There is a lot of talk in the media about GDPR and how the changes in the rules will affect small businesses. 

The most talked about change is probably the increase in fines that the ICO can issue for a breach of the rules. The existing maximum is £500,000 but from 25 May 2018, under GDPR, it will be a maximum of €20 million, or 4% of global turnover, whichever is higher.

Another major change that is likely to affect small businesses is the so-called right to erasure, also known as the right to be forgotten. This right enables an individual to request the deletion or removal of their personal data where there is no compelling reason for its continued processing. Having said that, please note it’s not an absolute right. Examples of when businesses can refuse such a request: 

  • To exercise the right of freedom of expression and information
  • To comply with a legal obligation for the performance of a public interest task or exercise of official authority
  • For public health purposes in the public interest
  • The exercise or defence of legal claims.

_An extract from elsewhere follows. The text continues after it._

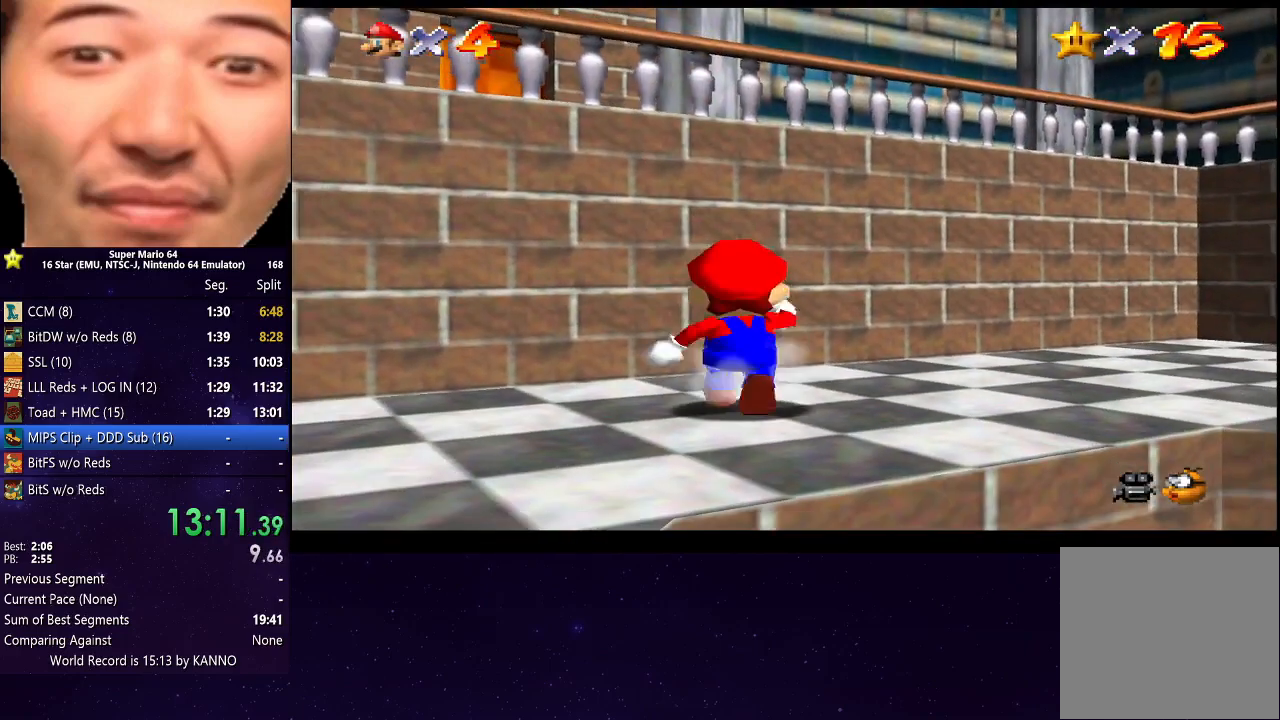
{"buttons": [], "left_stick": "left", "right_stick": "center", "events": [[33, "left_stick", "up-right"], [200, "left_stick", "right"], [467, "left_stick", "left"]]}
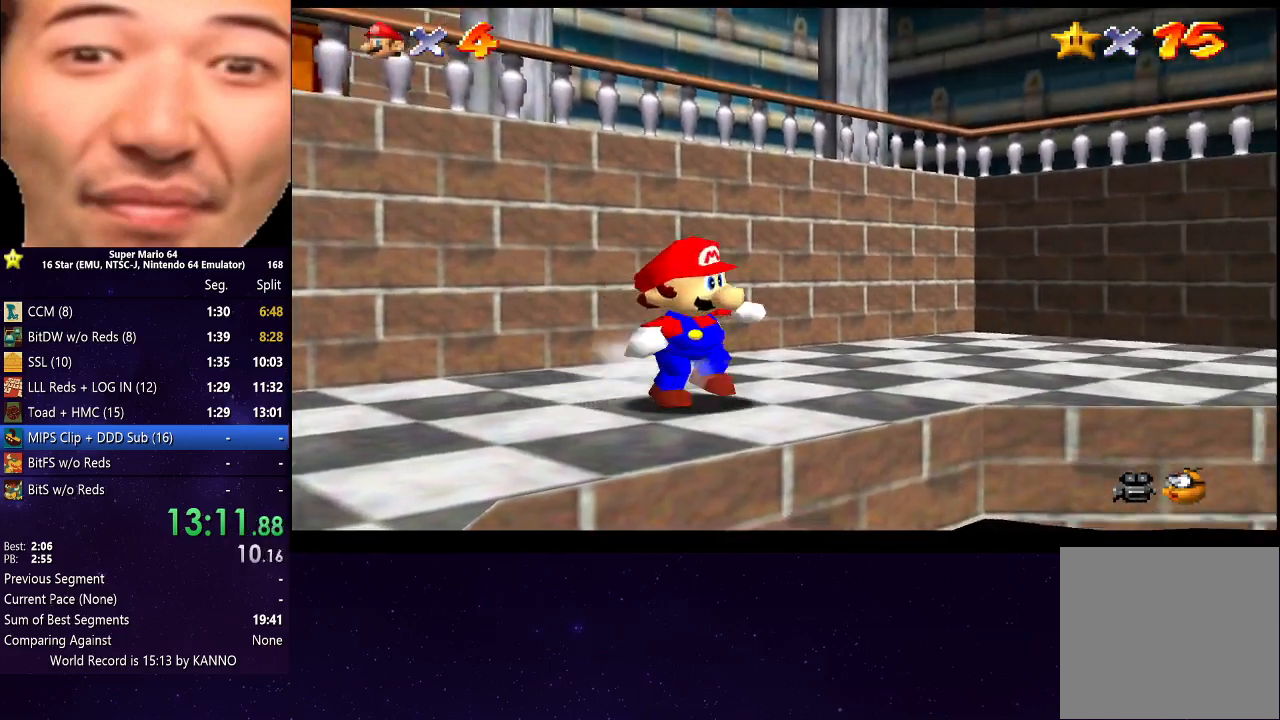
{"buttons": [], "left_stick": "up", "right_stick": "center", "events": [[100, "left_stick", "up-left"], [333, "left_stick", "up"]]}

The most common examples of when this right will apply are:

  • Where the personal data is no longer necessary in relation to the purpose for which it was originally collected or processed
  • When the individual withdraws consent
  • When the individual objects to the processing and there is no overriding legitimate interest for continuing the processing
  • The personal data was unlawfully processed (i.e. otherwise in breach of the GDPR)
  • The personal data has to be erased in order to comply with a legal obligation
  • The personal data is processed in relation to the offer of information society services to a child.

Also, if a business has disclosed the personal data to third parties, they must be informed about the erasure of the personal data, unless there are very good reasons why this is not possible.